→ O QUE SE PEDE
1. Responda, com base no texto sobre o despedimento colectivo:
(a) Em que cidade se situava o estabelecimento da Ré que foi encerrado?
(b) Que centro é indicado como encerrado entre os motivos invocados?
(c) Em que endereço eletrónico estão disponíveis os acórdãos citados?
2. Reproduza com exatidão o trecho do texto sobre o despedimento colectivo que começa em "Seja como for, o" e termina em "de despedimento colectivo.".
3. Dê seguimento ao texto sobre o despedimento colectivo a partir do ponto em que termina.

→ EXCERTO DO TEXTO
::::

Seja como for, o certo é que esta problemática perde aqui relevância uma vez que, como melhor se analisará, não parece ser objecto de discordância – seja das partes, maxime do Autor, seja do próprio tribunal a quo – não só o encerramento do estabelecimento da Ré no Porto, como também a necessidade de por razões estruturais e de mercado reduzir o pessoal, o que, objectivamente, constitui fundamento de despedimento colectivo.
O que importa então apurar no caso concreto, tendo a conta a jurisprudência, ao menos maioritária, do Supremo Tribunal de Justiça, é se existe um nexo causal entre esses motivos invocados (o encerramento do Centro de Coordenação do Norte e os motivos estruturais e de mercado para a redução de pessoal) e o despedimento, por forma a que, segundo juízos de razoabilidade, se possa concluir aqueles eram idóneos a determinar uma diminuição de pessoal por via do despedimento colectivo dos trabalhadores; isto é, haverá que apurar a verificação objectiva dos motivos, a existência de um nexo entre tais fundamentos e o despedimento, por forma a que, segundo juízos de equidade, tais fundamentos sejam aptos a justificar a decisão de redução de pessoal através de despedimento colectivo [vide os supra referidos acórdãos do Supremo Tribunal de Justiça de 24-05-2006 e de 09-12-2010, e ainda os acórdãos de 27-06-2007 (Proc. n.º 1147/07), de 26-11-2008 (Proc. n.º 1874/08) e de 19-12-2012 (Proc. n.º 1222/10.1TTVNG-A.P1.S1), disponíveis em www.dgsi.pt).

::::

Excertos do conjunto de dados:

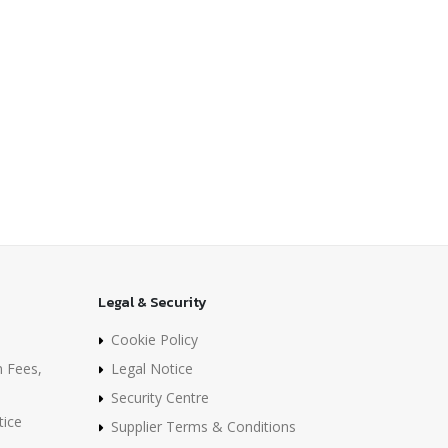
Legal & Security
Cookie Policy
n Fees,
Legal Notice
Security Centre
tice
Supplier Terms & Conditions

::::

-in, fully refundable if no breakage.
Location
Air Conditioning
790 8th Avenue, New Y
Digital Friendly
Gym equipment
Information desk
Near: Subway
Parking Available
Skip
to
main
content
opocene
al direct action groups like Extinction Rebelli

::::

→ RESPOSTAS AOS EXERCÍCIOS
1.
(a) No Porto.
(b) O Centro de Coordenação do Norte.
(c) Em www.dgsi.pt.

2.
Seja como for, o certo é que esta problemática perde aqui relevância uma vez que, como melhor se analisará, não parece ser objecto de discordância – seja das partes, maxime do Autor, seja do próprio tribunal a quo – não só o encerramento do estabelecimento da Ré no Porto, como também a necessidade de por razões estruturais e de mercado reduzir o pessoal, o que, objectivamente, constitui fundamento de despedimento colectivo.

3.
Nessa análise caberá a apreciação da sub-questão de saber se a empregadora ao recorrer ao despedimento está a agir em abuso de direito, na medida em que no Centro de Coordenação de Lisboa teria 06 vagas para trabalhadores com a categoria profissional daqueles que foram despedidos com o encerramento do Centro de Coordenação do Norte e se, alegadamente, para aí devia transferir 06 daqueles trabalhadores.
Refira-se que face aos factos provados (com base em prova documental ou por acordo das partes), supra referidos em III, se entende que constam já do processo os elementos essenciais à decisão, não se acompanhando, por isso, o douto parecer da Exma. Procuradora-Geral Adjunta, no sentido do prosseguimento dos autos por haver matéria controvertida relevante a apurar.
Vejamos então.

Como decorre da factualidade, dispondo a Ré de dois serviços de Call Center, um em Lisboa, na zona do …, e outro no Porto, na zona da …, designado por Centro de Coordenação ou Call Center do Norte, pretendia encerrar este, como veio a encerrar.
Por razões estratégicas, de eficácia, optimização e rentabilização dos recursos humanos e meios disponíveis, a Ré decidiu proceder à centralização e unificação, num único Call Center, de todos os seus serviços de coordenação.
Tais serviços passaram a ser centralizados e unificados no Call Center sito no …, em Lisboa, sendo que este serviço veio sendo progressivamente renovado, equipado e modernizado, de modo a assegurar não só um controlo mais rigoroso do desempenho e eficácia dos serviços, como também a melhoria das próprias condições de trabalho dos trabalhadores.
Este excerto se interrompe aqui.